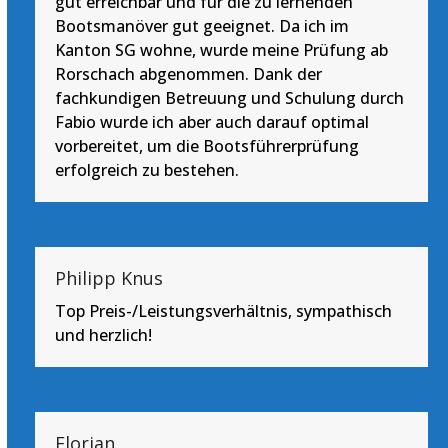
gut erreichbar und für die zu lernenden
Bootsmanöver gut geeignet. Da ich im
Kanton SG wohne, wurde meine Prüfung ab
Rorschach abgenommen. Dank der
fachkundigen Betreuung und Schulung durch
Fabio wurde ich aber auch darauf optimal
vorbereitet, um die Bootsführerprüfung
erfolgreich zu bestehen.
Philipp Knus
Top Preis-/Leistungsverhältnis, sympathisch
und herzlich!
Florian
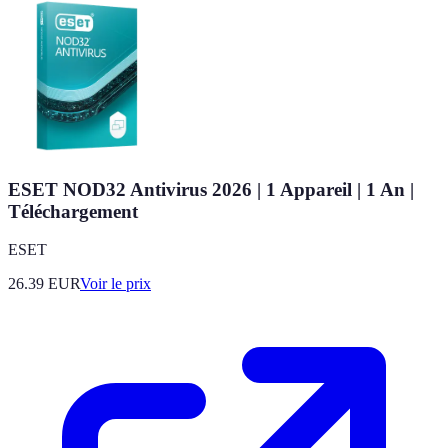
ESET NOD32 Antivirus 2026 | 1 Appareil | 1 An |
Téléchargement
ESET
26.39
EUR
Voir le prix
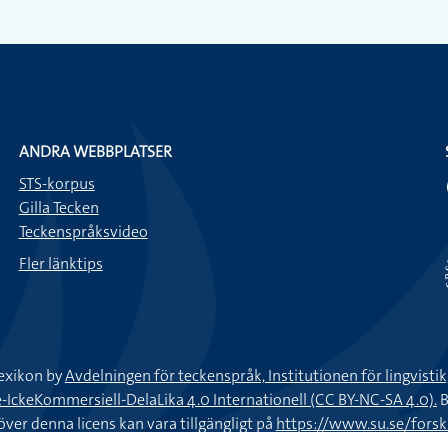
Först flög vi och sen tog vi bi
Jag råkade backa på en annan
Förra veckan var jag med om
ANDRA WEBBPLATSER
STS-korpus
Jag besiktigade bilen för två
Gilla Tecken
igenom utan anmärkning.
Teckenspråksvideo
Fler länktips
När jag hade försökt att star
bensintanken var tom.
Jag ska spara pengar för att h
exikon by
Avdelningen för teckenspråk, Institutionen för lingvisti
keKommersiell-DelaLika 4.0 Internationell (CC BY-NC-SA 4.0).
B
På fredagseftermiddagarna br
töver denna licens kan vara tillgängligt på
https://www.su.se/fors
nlexikon@ling.su.se
.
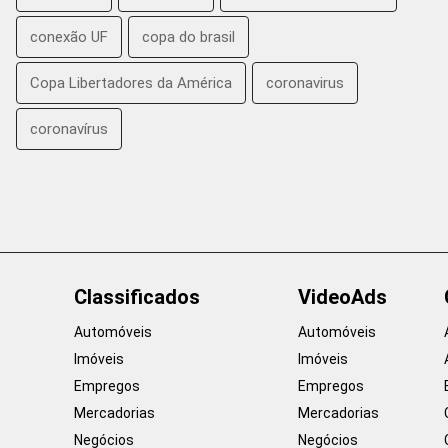
conexão UF
copa do brasil
Copa Libertadores da América
coronavirus
coronavírus
Classificados
VideoAds
Automóveis
Automóveis
Imóveis
Imóveis
Empregos
Empregos
Mercadorias
Mercadorias
Negócios
Negócios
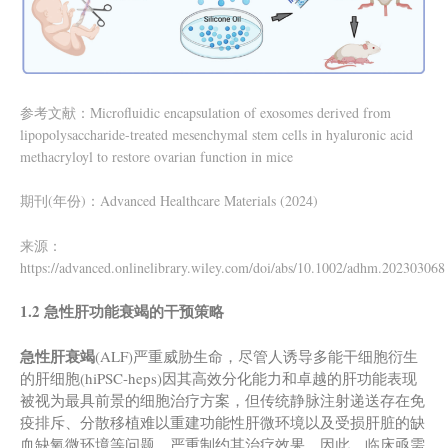
参考文献：Microfluidic encapsulation of exosomes derived from
lipopolysaccharide-treated mesenchymal stem cells in hyaluronic acid
methacryloyl to restore ovarian function in mice
期刊(年份)：Advanced Healthcare Materials (2024)
来源：
https://advanced.onlinelibrary.wiley.com/doi/abs/10.1002/adhm.202303068
1.2 急性肝功能衰竭的干预策略
急性肝衰竭
(ALF)严重威胁生命，尽管人诱导多能干细胞衍生
的肝细胞(hiPSC-heps)因其高效分化能力和卓越的肝功能表现
被视为最具前景的细胞治疗方案，但传统静脉注射递送存在免
疫排斥、分散移植难以重建功能性肝微环境以及受损肝脏的缺
血缺氧微环境等问题，严重制约其治疗效果。因此，临床亟需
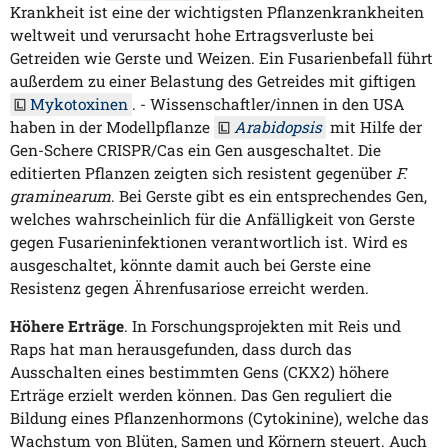
Krankheit ist eine der wichtigsten Pflanzenkrankheiten
weltweit und verursacht hohe Ertragsverluste bei
Getreiden wie Gerste und Weizen. Ein Fusarienbefall führt
außerdem zu einer Belastung des Getreides mit giftigen
Mykotoxinen
. - Wissenschaftler/innen in den USA
haben in der Modellpflanze
Arabidopsis
mit Hilfe der
Gen-Schere CRISPR/Cas ein Gen ausgeschaltet. Die
editierten Pflanzen zeigten sich resistent gegenüber
F.
graminearum
. Bei Gerste gibt es ein entsprechendes Gen,
welches wahrscheinlich für die Anfälligkeit von Gerste
gegen Fusarieninfektionen verantwortlich ist. Wird es
ausgeschaltet, könnte damit auch bei Gerste eine
Resistenz gegen Ährenfusariose erreicht werden.
Höhere Erträge
. In Forschungsprojekten mit Reis und
Raps hat man herausgefunden, dass durch das
Ausschalten eines bestimmten Gens (CKX2) höhere
Erträge erzielt werden können. Das Gen reguliert die
Bildung eines Pflanzenhormons (Cytokinine), welche das
Wachstum von Blüten, Samen und Körnern steuert. Auch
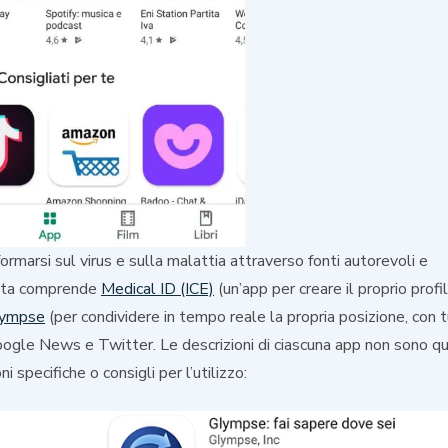
nformarsi sul virus e sulla malattia attraverso fonti autorevoli e
colta comprende
Medical ID (ICE)
(un’app per creare il proprio profi
ympse
(per condividere in tempo reale la propria posizione, con t
Google News e Twitter. Le descrizioni di ciascuna app non sono q
specifiche o consigli per l’utilizzo:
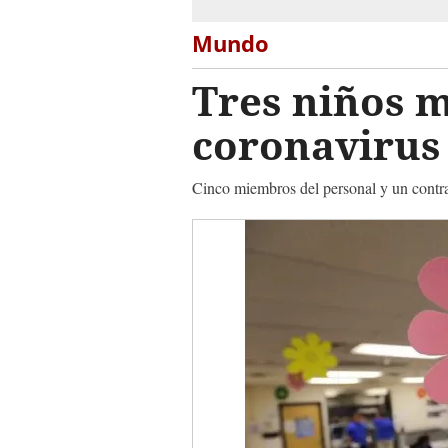
Mundo
Tres niños m
coronavirus
Cinco miembros del personal y un contrat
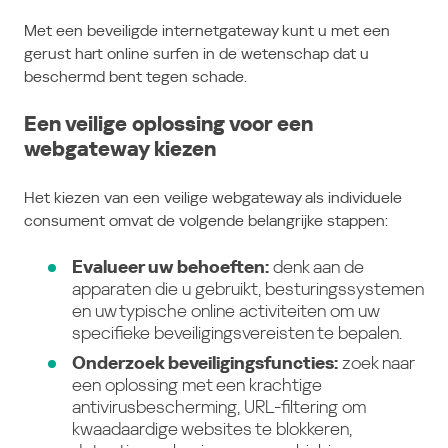
Met een beveiligde internetgateway kunt u met een
gerust hart online surfen in de wetenschap dat u
beschermd bent tegen schade.
Een veilige oplossing voor een
webgateway kiezen
Het kiezen van een veilige webgateway als individuele
consument omvat de volgende belangrijke stappen:
Evalueer uw behoeften:
denk aan de
apparaten die u gebruikt, besturingssystemen
en uw typische online activiteiten om uw
specifieke beveiligingsvereisten te bepalen.
Onderzoek beveiligingsfuncties:
zoek naar
een oplossing met een krachtige
antivirusbescherming, URL-filtering om
kwaadaardige websites te blokkeren,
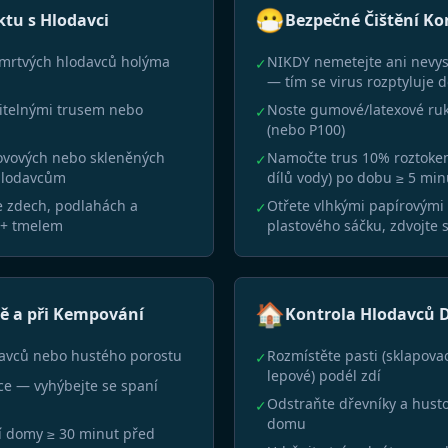
😷
ktu s Hlodavci
Bezpečné Čištění K
i mrtvých hlodavců holýma
NIKDY nemetejte ani nevys
✓
— tím se virus rozptyluje 
ditelnými trusem nebo
Noste gumové/latexové ruk
✓
(nebo P100)
kovových nebo skleněných
Namočte trus 10% roztokem 
✓
hlodavcům
dílů vody) po dobu ≥ 5 min
e zdech, podlahách a
Otřete vlhkými papírovými
✓
 + tmelem
plastového sáčku, zdvojte s
🏠
dě a při Kempování
Kontrola Hlodavců D
davců nebo hustého porostu
Rozmístěte pasti (sklapovac
✓
lepové) podél zdí
ce — vyhýbejte se spaní
Odstraňte dřevníky a hust
✓
domu
ní domy ≥ 30 minut před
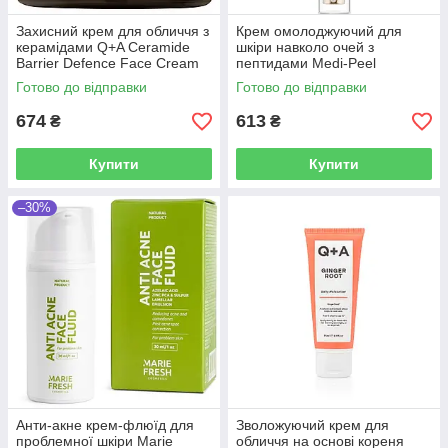
Захисний крем для обличчя з
Крем омолоджуючий для
керамідами Q+A Ceramide
шкіри навколо очей з
Barrier Defence Face Cream
пептидами Medi-Peel
50 мл
Peptide9 Hyaluronic Eye
Готово до відправки
Готово до відправки
Cream 40 мл
674
613
₴
₴
Купити
Купити
–30%
Анти-акне крем-флюїд для
Зволожуючий крем для
проблемної шкіри Marie
обличчя на основі кореня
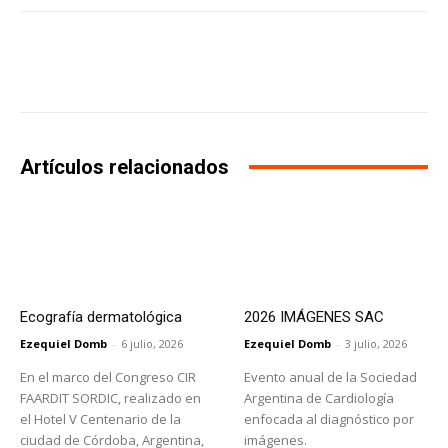
Facebook
X
WhatsApp
Li
Artículos relacionados
Ecografía dermatológica
2026 IMÁGENES SAC
Ezequiel Domb
-
6 julio, 2026
Ezequiel Domb
-
3 julio, 2026
En el marco del Congreso CIR
Evento anual de la Sociedad
FAARDIT SORDIC, realizado en
Argentina de Cardiología
el Hotel V Centenario de la
enfocada al diagnóstico por
ciudad de Córdoba, Argentina,
imágenes.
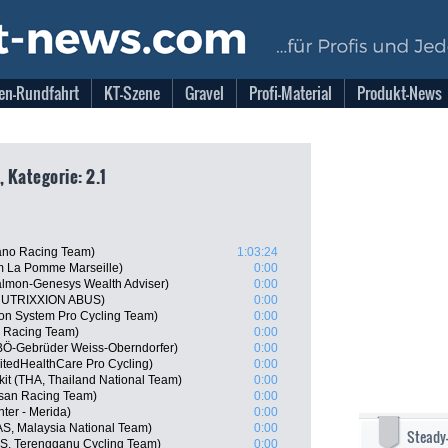
en-Rundfahrt
KT-Szene
Gravel
Profi-Material
Produkt-News
, Kategorie: 2.1
ano Racing Team)
1:03:24
m La Pomme Marseille)
0:00
almon-Genesys Wealth Adviser)
0:00
 NUTRIXXION ABUS)
0:00
n System Pro Cycling Team)
0:00
n Racing Team)
0:00
BÖ-Gebrüder Weiss-Oberndorfer)
0:00
itedHealthCare Pro Cycling)
0:00
it (THA, Thailand National Team)
0:00
isan Racing Team)
0:00
er - Merida)
0:00
S, Malaysia National Team)
0:00
Steady
S, Terengganu Cycling Team)
0:00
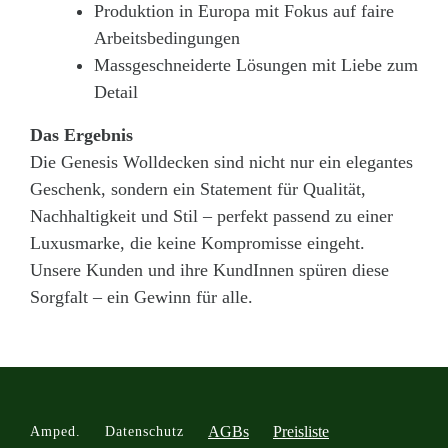
Produktion in Europa mit Fokus auf faire
Arbeitsbedingungen
Massgeschneiderte Lösungen mit Liebe zum
Detail
Das Ergebnis
Die Genesis Wolldecken sind nicht nur ein elegantes
Geschenk, sondern ein Statement für Qualität,
Nachhaltigkeit und Stil – perfekt passend zu einer
Luxusmarke, die keine Kompromisse eingeht.
Unsere Kunden und ihre KundInnen spüren diese
Sorgfalt – ein Gewinn für alle.
AGBs
Preisliste
Amped.
Datenschutz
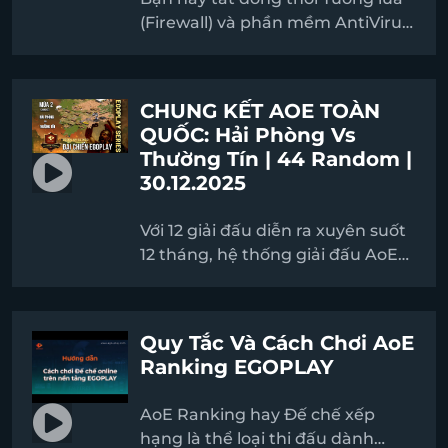
(Firewall) và phần mềm AntiVirus/
Windows Defender (nếu có) trên
máy tính. Việc này giúp quá trình
cài đặt và cập nhật game đế chế
CHUNG KẾT AOE TOÀN
diễn ra suôn sẻ, tránh xung đột
QUỐC: Hải Phòng Vs
khi sửa lỗi.
Thường Tín | 44 Random |
30.12.2025
Với 12 giải đấu diễn ra xuyên suốt
12 tháng, hệ thống giải đấu AoE
không chuyên EGOPLAY SERIES
vừa qua đã diễn ra thành công
tốt đẹp, cho thấy sức sống bền bỉ
Quy Tắc Và Cách Chơi AoE
của trò chơi Đế Chế huyền thoại
Ranking EGOPLAY
cùng những đam mê không bao
giờ tắt. Đó chính là nguồn động
AoE Ranking hay Đế chế xếp
lực to lớn để EGOPLAY -
hạng là thể loại thi đấu dành
EGOMEDIA tiếp tục mang đến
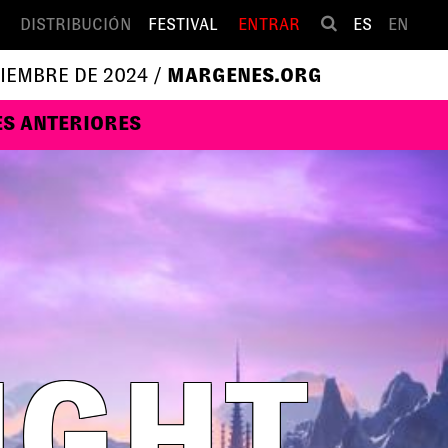
DISTRIBUCIÓN
FESTIVAL
ENTRAR
ES
EN
VIEMBRE DE 2024 /
MARGENES.ORG
ES ANTERIORES
IGHT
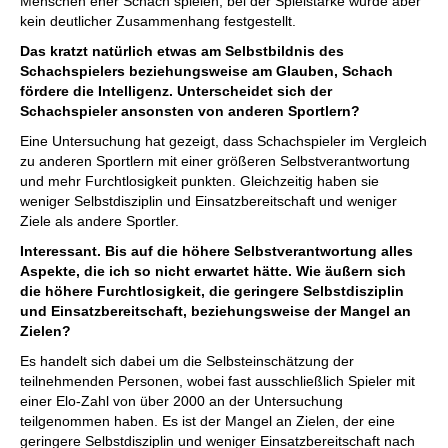
Menschen eher Schach spielen, bei der Spielstärke wurde aber
kein deutlicher Zusammenhang festgestellt.
Das kratzt natürlich etwas am Selbstbildnis des
Schachspielers beziehungsweise am Glauben, Schach
fördere die Intelligenz. Unterscheidet sich der
Schachspieler ansonsten von anderen Sportlern?
Eine Untersuchung hat gezeigt, dass Schachspieler im Vergleich
zu anderen Sportlern mit einer größeren Selbstverantwortung
und mehr Furchtlosigkeit punkten. Gleichzeitig haben sie
weniger Selbstdisziplin und Einsatzbereitschaft und weniger
Ziele als andere Sportler.
Interessant. Bis auf die höhere Selbstverantwortung alles
Aspekte, die ich so nicht erwartet hätte. Wie äußern sich
die höhere Furchtlosigkeit, die geringere Selbstdisziplin
und Einsatzbereitschaft, beziehungsweise der Mangel an
Zielen?
Es handelt sich dabei um die Selbsteinschätzung der
teilnehmenden Personen, wobei fast ausschließlich Spieler mit
einer Elo-Zahl von über 2000 an der Untersuchung
teilgenommen haben. Es ist der Mangel an Zielen, der eine
geringere Selbstdisziplin und weniger Einsatzbereitschaft nach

■ WORK REQUIRED: In the entries above, find the line with "denk aan de" and the line with "NUTRIXXION ABUS)". Write out exactly those two lines and every line between them, pictures excluded.

■ YOUR SOLUTION:
denk aan de
apparaten die u gebruikt, besturingssystemen
en uw typische online activiteiten om uw
specifieke beveiligingsvereisten te bepalen.
Onderzoek beveiligingsfuncties:
zoek naar
een oplossing met een krachtige
antivirusbescherming, URL-filtering om
kwaadaardige websites te blokkeren,
😷
ktu s Hlodavci
Bezpečné Čištění K
i mrtvých hlodavců holýma
NIKDY nemetejte ani nevys
✓
— tím se virus rozptyluje 
ditelnými trusem nebo
Noste gumové/latexové ruk
✓
(nebo P100)
kovových nebo skleněných
Namočte trus 10% roztokem 
✓
hlodavcům
dílů vody) po dobu ≥ 5 min
e zdech, podlahách a
Otřete vlhkými papírovými
✓
 + tmelem
plastového sáčku, zdvojte s
🏠
dě a při Kempování
Kontrola Hlodavců D
davců nebo hustého porostu
Rozmístěte pasti (sklapovac
✓
lepové) podél zdí
ce — vyhýbejte se spaní
Odstraňte dřevníky a hust
✓
domu
ní domy ≥ 30 minut před
Захисний крем для обличчя з
Крем омолоджуючий для
керамідами Q+A Ceramide
шкіри навколо очей з
Barrier Defence Face Cream
пептидами Medi-Peel
50 мл
Peptide9 Hyaluronic Eye
Готово до відправки
Готово до відправки
Cream 40 мл
674
613
₴
₴
Купити
Купити
–30%
Анти-акне крем-флюїд для
Зволожуючий крем для
проблемної шкіри Marie
обличчя на основі кореня
Facebook
X
WhatsApp
Li
Artículos relacionados
Ecografía dermatológica
2026 IMÁGENES SAC
Ezequiel Domb
-
6 julio, 2026
Ezequiel Domb
-
3 julio, 2026
En el marco del Congreso CIR
Evento anual de la Sociedad
FAARDIT SORDIC, realizado en
Argentina de Cardiología
el Hotel V Centenario de la
enfocada al diagnóstico por
ciudad de Córdoba, Argentina,
imágenes.
en-Rundfahrt
KT-Szene
Gravel
Profi-Material
Produkt-News
, Kategorie: 2.1
ano Racing Team)
1:03:24
m La Pomme Marseille)
0:00
almon-Genesys Wealth Adviser)
0:00
 NUTRIXXION ABUS)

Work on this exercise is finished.